Les standards n’ont pas réponse à tout : c’est donc d’abord au CPO qu’il incombe d’appliquer une politique de cybersécurité exhaustive. Mais comment s’armer face à la complexité des risques évoqués ?
La première étape, c’est de comprendre et documenter son architecture et ses solutions. Cela peut sembler basique, mais il n’existe pas aujourd’hui d’architecture de référence pour les infrastructures de recharge. Dans cet article, nous modéliserons l’architecture en quatre zones, comme présenté ci-dessous :
Figure1. Modèle d’architecture standard pour les infrastructures de recharge
Pour sécuriser de bout en bout cette architecture, nous allons regarder les mesures-clés pour sécuriser chaque zone.
Nous pouvons cependant ignorer l’interface véhicule dans notre analyse. En effet, en attendant la démocratisation d’ISO 15118, les connecteurs de charge actuels ne sont pas intégrés au SI et ne constituent donc pas un vecteur de risque cyber.
Sur le réseau de bornes, les mesures d’hygiène cyber et de segmentation réseau sont primordiales. Les bornes de recharge sont souvent des systèmes vulnérables : présence de comptes par défaut, mots de passe faibles, ports réseaux ouverts, systèmes de stockage non chiffrés… Des bonnes pratiques de durcissement et de mise à jour des micrologiciels doivent être pensées par le CPO pour chaque fabricant et modèle qu’il sélectionne.
La segmentation réseau implique généralement l’utilisation de firewalls et de VLANs, selon la topologie réseau locale et les systèmes externes devant être intégrés.

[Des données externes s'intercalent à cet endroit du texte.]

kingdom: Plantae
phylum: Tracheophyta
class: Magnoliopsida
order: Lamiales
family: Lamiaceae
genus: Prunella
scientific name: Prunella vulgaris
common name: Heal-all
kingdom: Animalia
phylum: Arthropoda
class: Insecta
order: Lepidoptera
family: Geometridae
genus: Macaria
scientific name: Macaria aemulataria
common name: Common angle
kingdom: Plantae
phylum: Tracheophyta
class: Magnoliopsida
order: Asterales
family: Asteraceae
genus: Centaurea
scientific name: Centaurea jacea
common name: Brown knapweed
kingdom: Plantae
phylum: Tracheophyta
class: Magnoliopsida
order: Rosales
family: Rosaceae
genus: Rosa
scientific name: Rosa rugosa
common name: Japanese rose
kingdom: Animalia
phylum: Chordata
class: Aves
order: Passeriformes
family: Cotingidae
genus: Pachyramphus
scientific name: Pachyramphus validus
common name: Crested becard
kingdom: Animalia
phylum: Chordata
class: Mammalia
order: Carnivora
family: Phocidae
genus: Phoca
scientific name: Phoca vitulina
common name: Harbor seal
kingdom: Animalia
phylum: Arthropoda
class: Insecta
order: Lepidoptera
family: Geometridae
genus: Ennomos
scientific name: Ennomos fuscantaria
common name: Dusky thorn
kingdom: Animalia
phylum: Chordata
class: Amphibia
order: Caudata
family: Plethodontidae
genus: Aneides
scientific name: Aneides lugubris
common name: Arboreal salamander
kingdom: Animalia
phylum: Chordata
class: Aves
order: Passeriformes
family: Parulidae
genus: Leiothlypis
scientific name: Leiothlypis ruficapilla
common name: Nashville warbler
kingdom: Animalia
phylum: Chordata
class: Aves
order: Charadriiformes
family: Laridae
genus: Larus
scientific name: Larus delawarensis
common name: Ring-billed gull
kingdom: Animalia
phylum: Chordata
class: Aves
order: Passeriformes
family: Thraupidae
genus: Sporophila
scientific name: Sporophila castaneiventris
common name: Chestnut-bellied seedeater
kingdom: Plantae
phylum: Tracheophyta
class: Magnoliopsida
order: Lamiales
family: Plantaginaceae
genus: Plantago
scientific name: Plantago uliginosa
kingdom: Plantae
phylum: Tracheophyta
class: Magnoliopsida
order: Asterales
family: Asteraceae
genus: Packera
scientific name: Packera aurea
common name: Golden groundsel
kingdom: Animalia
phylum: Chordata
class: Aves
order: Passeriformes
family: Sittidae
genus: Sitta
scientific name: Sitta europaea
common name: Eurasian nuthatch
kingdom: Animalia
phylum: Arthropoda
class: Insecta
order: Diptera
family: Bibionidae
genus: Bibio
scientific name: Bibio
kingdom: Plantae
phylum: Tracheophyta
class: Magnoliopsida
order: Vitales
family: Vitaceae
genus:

La mise en place d’un contrôleur local peut permettre d’isoler plus facilement les bornes des réseaux externes. Ce contrôleur peut agréger toutes les bornes d’un site et servir de proxy avec le CSMS.
Passons au réseau WAN. Celui-ci étant souvent un réseau externalisé, il est fondamental pour le CPO de pouvoir chiffrer les flux entre les bornes et le CSMS. La principale solution existante aujourd’hui est l’utilisation de TLS avec certificats serveur et client, prévue dans les versions les plus récentes d’OCPP.
Enfin, comment sécuriser le CSMS ? Celui-ci peut généralement être assimilé à une plateforme IoT dans le Cloud, et être abordé de manière similaire. Citons en priorité les pratiques de sécurité du code et la bonne gestion des identités et des accès (suivant le modèle RBAC). A l’avenir, nous pouvons imaginer que le CSMS jouera aussi un rôle actif de détection des menaces cyber : l’analyse des logs et des communications OCPP pourrait être facilitée par la mise en œuvre de solutions basées sur l’intelligence artificielle.
Conclusion : quelle architecture de référence pour les CPO ?
Bien que les nouveaux standards offrent des espoirs d’homogénéisation des architectures, l’écosystème de la recharge reste complexe en raison de la variété des cas métier. C’est pourquoi nous encourageons les CPO à adapter les bonnes pratiques de cet article à leur cas d’usage ; le schéma d’architecture ci-dessous doit ainsi servir de base de réflexion, plutôt que de cible définitive.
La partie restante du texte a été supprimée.